-- Directions --
There is material below. Print exactly the lines starting at the line with "(b) to make" and ending at the line with "(e) to open", ends included, and no others.

-- Working data --
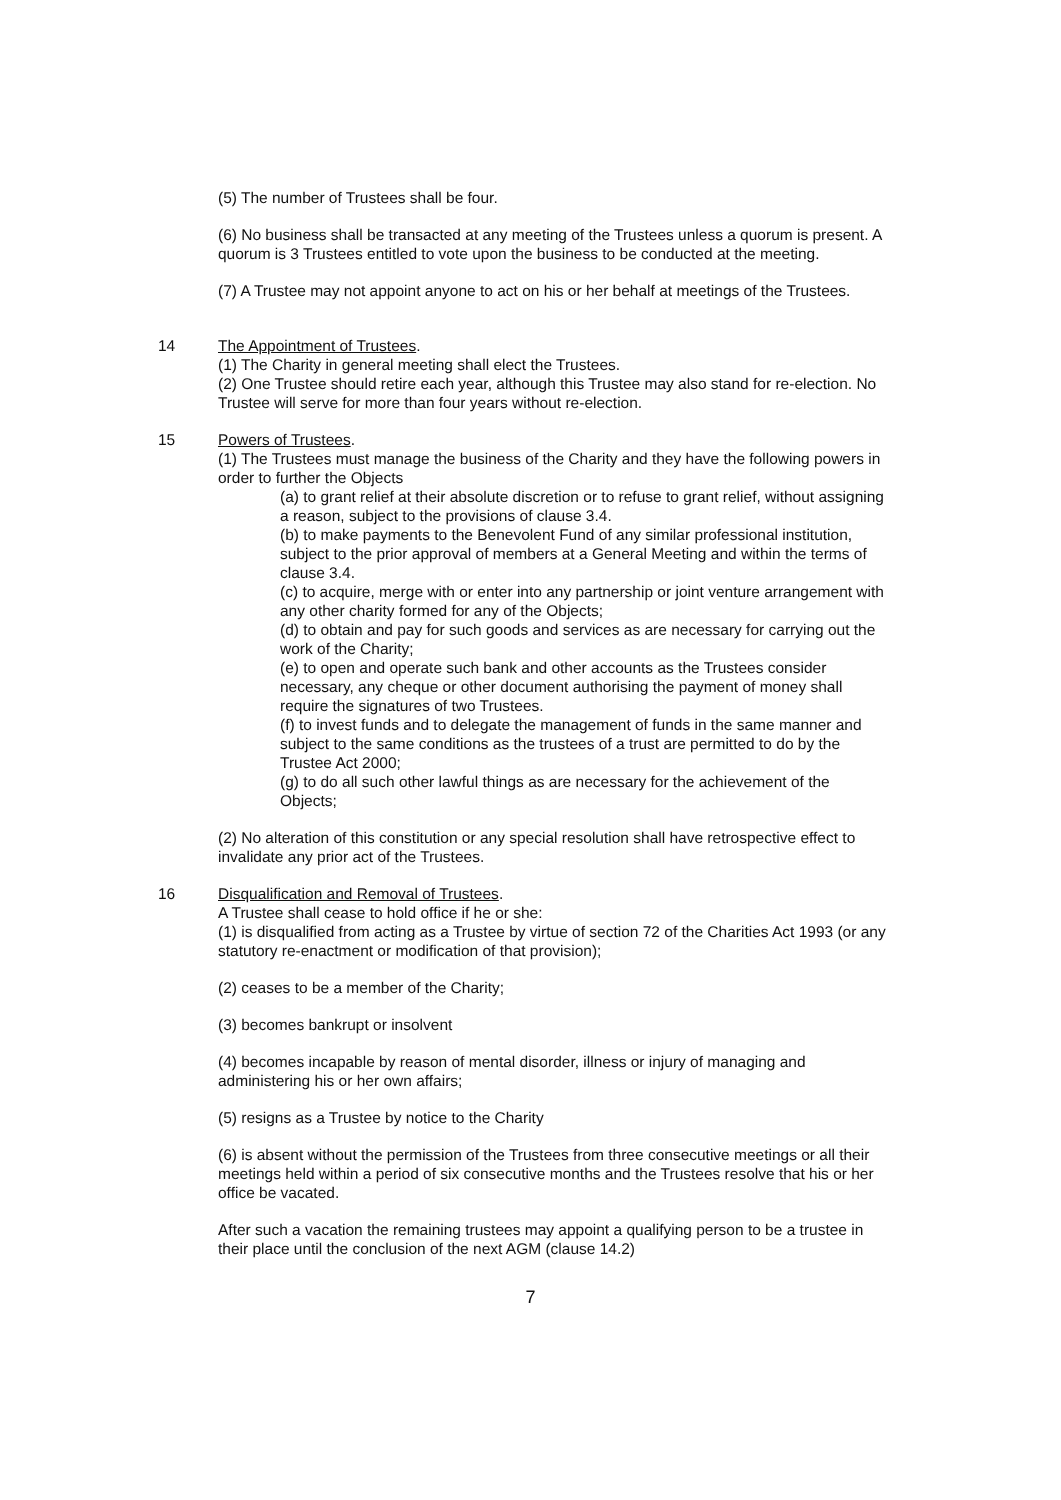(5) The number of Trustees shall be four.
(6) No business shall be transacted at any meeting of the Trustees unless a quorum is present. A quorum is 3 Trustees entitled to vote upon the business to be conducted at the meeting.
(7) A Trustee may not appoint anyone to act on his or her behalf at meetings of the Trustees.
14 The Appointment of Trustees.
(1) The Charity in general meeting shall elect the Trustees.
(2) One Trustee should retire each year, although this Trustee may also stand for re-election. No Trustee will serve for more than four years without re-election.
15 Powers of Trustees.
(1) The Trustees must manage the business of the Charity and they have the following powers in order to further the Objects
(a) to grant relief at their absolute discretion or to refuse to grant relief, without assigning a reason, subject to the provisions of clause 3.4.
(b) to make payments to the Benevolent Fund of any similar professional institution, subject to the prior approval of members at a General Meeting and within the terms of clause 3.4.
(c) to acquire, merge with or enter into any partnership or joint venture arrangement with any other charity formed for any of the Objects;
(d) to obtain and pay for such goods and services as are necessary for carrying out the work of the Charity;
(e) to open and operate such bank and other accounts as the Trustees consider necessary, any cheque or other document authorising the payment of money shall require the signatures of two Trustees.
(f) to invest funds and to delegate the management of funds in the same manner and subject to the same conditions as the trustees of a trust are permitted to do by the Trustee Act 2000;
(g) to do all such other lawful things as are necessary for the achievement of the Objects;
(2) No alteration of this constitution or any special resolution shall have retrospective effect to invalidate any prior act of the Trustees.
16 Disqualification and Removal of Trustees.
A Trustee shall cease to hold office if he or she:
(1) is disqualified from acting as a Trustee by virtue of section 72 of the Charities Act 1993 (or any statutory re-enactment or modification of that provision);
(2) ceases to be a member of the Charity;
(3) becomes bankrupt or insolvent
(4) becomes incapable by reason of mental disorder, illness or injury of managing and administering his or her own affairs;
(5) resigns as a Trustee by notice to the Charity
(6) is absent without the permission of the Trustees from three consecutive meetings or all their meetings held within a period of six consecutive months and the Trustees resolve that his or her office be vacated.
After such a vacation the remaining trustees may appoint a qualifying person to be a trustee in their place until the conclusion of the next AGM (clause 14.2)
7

-- Result below --
(b) to make payments to the Benevolent Fund of any similar professional institution, subject to the prior approval of members at a General Meeting and within the terms of clause 3.4.
(c) to acquire, merge with or enter into any partnership or joint venture arrangement with any other charity formed for any of the Objects;
(d) to obtain and pay for such goods and services as are necessary for carrying out the work of the Charity;
(e) to open and operate such bank and other accounts as the Trustees consider necessary, any cheque or other document authorising the payment of money shall require the signatures of two Trustees.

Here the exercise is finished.